(Text passage):
☆ ☆ ☆ ☆ ☆ ☆ ☆

Joyce, the Irish, and Black People: There Is No Comparative Suffering
James Joyce’s A Portrait of the Artist as a Young Man has been anachronistically ascribed the title of Postcolonial work as Joyce’s first novel exudes many principals of what is Postcolonial literature. Although, the novel was written during a time when Ireland was in the throes of British occupation. Joyce understood the necessity of challenging the English identity being brutally forced upon the Irish people. Joyce and other Irish writers of the period understood that the people of Ireland needed to necessarily form their own unique Irish identity completely divergent from the English if that could ever be possible. There has been much research on James Joyce as a Postcolonial writer and as Vincent Cheng wrote in Joyce, Race, and Empire “It seems to be indisputable that, Joyce wrote insistently from the perspective of a colonial subject of an oppressive empire” (82). James Joyce has been studied and will be studied for decades to come. His works could be considered in the pantheon of many of the period or style denoting terms; Postcolonial, Modernist, Post-Modernist, and others. The purpose of this essay is not to argue how to impossibly place A Portrait of the Artist as a Young Man into a single canonical framework but the essay does concede that James Joyce can be considered, and should be considered a Postcolonial writer.
James
Joyce’s work represents an Irish national consciousness that knew that English
authority in Ireland should not be, so it could not persist. It may be no
coincidence that A Portrait was
finally published at the end of 1916, as Easter Rising was a few
months earlier. James Joyce seemed to accurately display in Stephen Dedalus the
frustration of the Irish people with English occupation. The Irish identity
that Stephen Dedalus was searching for had announced itself in the first armed
conflict against the English since the end of the 18th century. While the Irish were fighting for their own identity and freedom at home, they
were suppressing identity and freedom abroad. The Irish have been on the land
that is now called the United States of America since colonial times, Charles
Carroll is a notable Irishman as he was an original signer of the Declaration
of Independence. A document signed while Black Africans were in bondage. James Joyce’s A Portrait of the Artist as a Young Man
is a Postcolonial work that outlines the necessity for the subjects of colonial power to seek a cultural identity that has not been influenced or
forced upon them by the oppressive colonial force. The newly formed cultural identity
and the inherent need to protect that labored for, newly gained pride in
culture, undoubtedly leads to the destruction of empathy for foreign cultures,
even those who have shared or similar histories, specifically, Black Americans. The relationship between the Black African and the Irish is proof that there is no comparative suffering and that most oppressed people will look for any avenue to be considered apart of the oppressor class.

☆ ☆ ☆ ☆ ☆ ☆ ☆

Collected data:

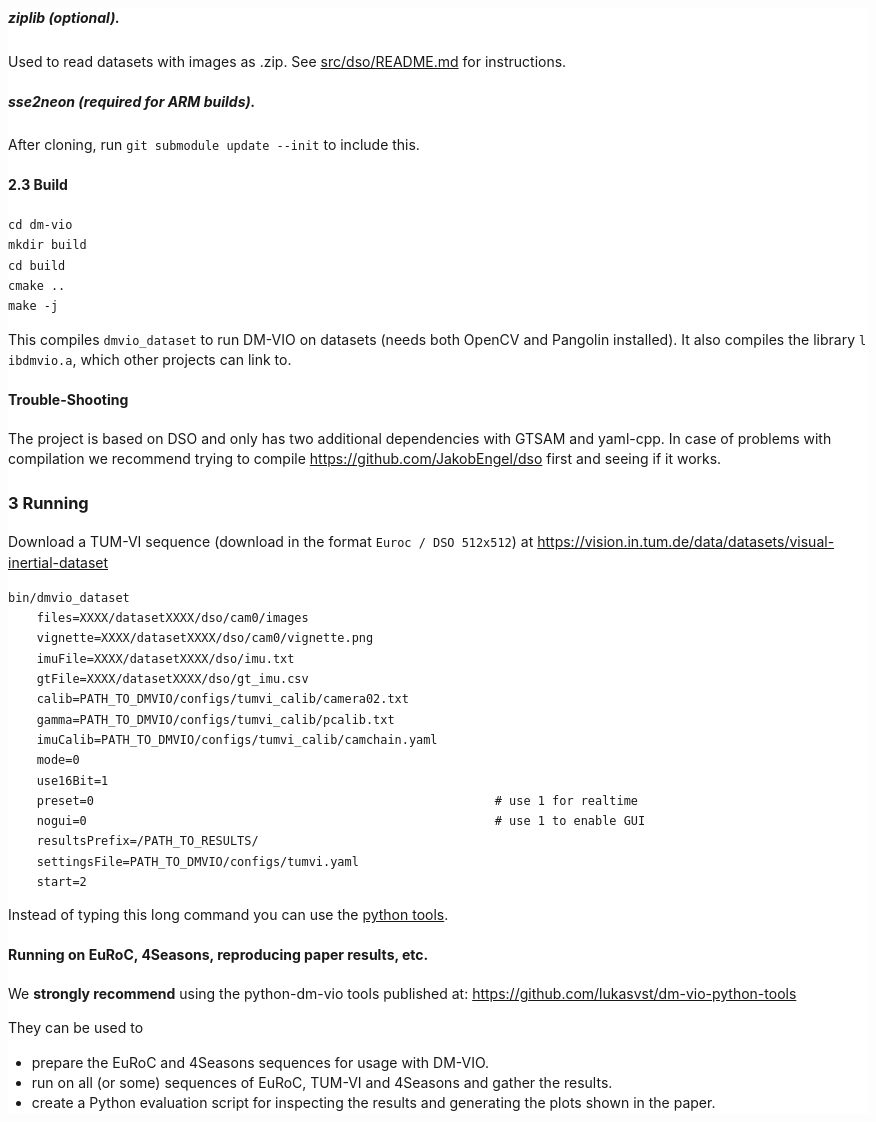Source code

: ##### ziplib (optional).
Used to read datasets with images as .zip.
See [src/dso/README.md](src/dso/README.md) for instructions.

##### sse2neon (required for ARM builds).
After cloning, run `git submodule update --init` to include this. 

#### 2.3 Build

    cd dm-vio
    mkdir build
    cd build
    cmake ..
    make -j

This compiles `dmvio_dataset` to run DM-VIO on datasets (needs both OpenCV and Pangolin installed).
It also compiles the library `libdmvio.a`, which other projects can link to.

#### Trouble-Shooting
The project is based on DSO and only has two additional dependencies with GTSAM and yaml-cpp.
In case of problems with compilation we recommend trying to compile https://github.com/JakobEngel/dso 
first and seeing if it works. 

### 3 Running
Download a TUM-VI sequence (download in the format `Euroc / DSO 512x512`) at https://vision.in.tum.de/data/datasets/visual-inertial-dataset

    bin/dmvio_dataset
        files=XXXX/datasetXXXX/dso/cam0/images              
        vignette=XXXX/datasetXXXX/dso/cam0/vignette.png
        imuFile=XXXX/datasetXXXX/dso/imu.txt
        gtFile=XXXX/datasetXXXX/dso/gt_imu.csv
        calib=PATH_TO_DMVIO/configs/tumvi_calib/camera02.txt
        gamma=PATH_TO_DMVIO/configs/tumvi_calib/pcalib.txt
        imuCalib=PATH_TO_DMVIO/configs/tumvi_calib/camchain.yaml
        mode=0
        use16Bit=1
        preset=0                                                        # use 1 for realtime
        nogui=0                                                         # use 1 to enable GUI
        resultsPrefix=/PATH_TO_RESULTS/
        settingsFile=PATH_TO_DMVIO/configs/tumvi.yaml
        start=2                                                         

Instead of typing this long command you can use the [python tools](https://github.com/lukasvst/dm-vio-python-tools).

#### Running on EuRoC, 4Seasons, reproducing paper results, etc.
We **strongly recommend** using the python-dm-vio tools published at: https://github.com/lukasvst/dm-vio-python-tools

They can be used to
* prepare the EuRoC and 4Seasons sequences for usage with DM-VIO.
* run on all (or some) sequences of EuRoC, TUM-VI and 4Seasons and gather the results.
* create a Python evaluation script for inspecting the results and generating the plots shown in the paper.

☆ ☆ ☆ ☆ ☆ ☆ ☆

(Job 1): Which Irishman does the Joyce essay name as an original signer of the Declaration of Independence?
(Job 2): Format the records from the line with "##### sse2neon (required for ARM builds)." up to and including the line with "It also compiles" as a Markdown table with the columns Row and Record line, leaving out blank lines.
The Joyce essay and the records come from separate, unrelated sources.

(Answer space 1): Charles Carroll

(Answer space 2):
| Row | Record line |
|---|---|
| 1 | ##### sse2neon (required for ARM builds). |
| 2 | After cloning, run `git submodule update --init` to include this.  |
| 3 | #### 2.3 Build |
| 4 |     cd dm-vio |
| 5 |     mkdir build |
| 6 |     cd build |
| 7 |     cmake .. |
| 8 |     make -j |
| 9 | This compiles `dmvio_dataset` to run DM-VIO on datasets (needs both OpenCV and Pangolin installed). |
| 10 | It also compiles the library `libdmvio.a`, which other projects can link to. |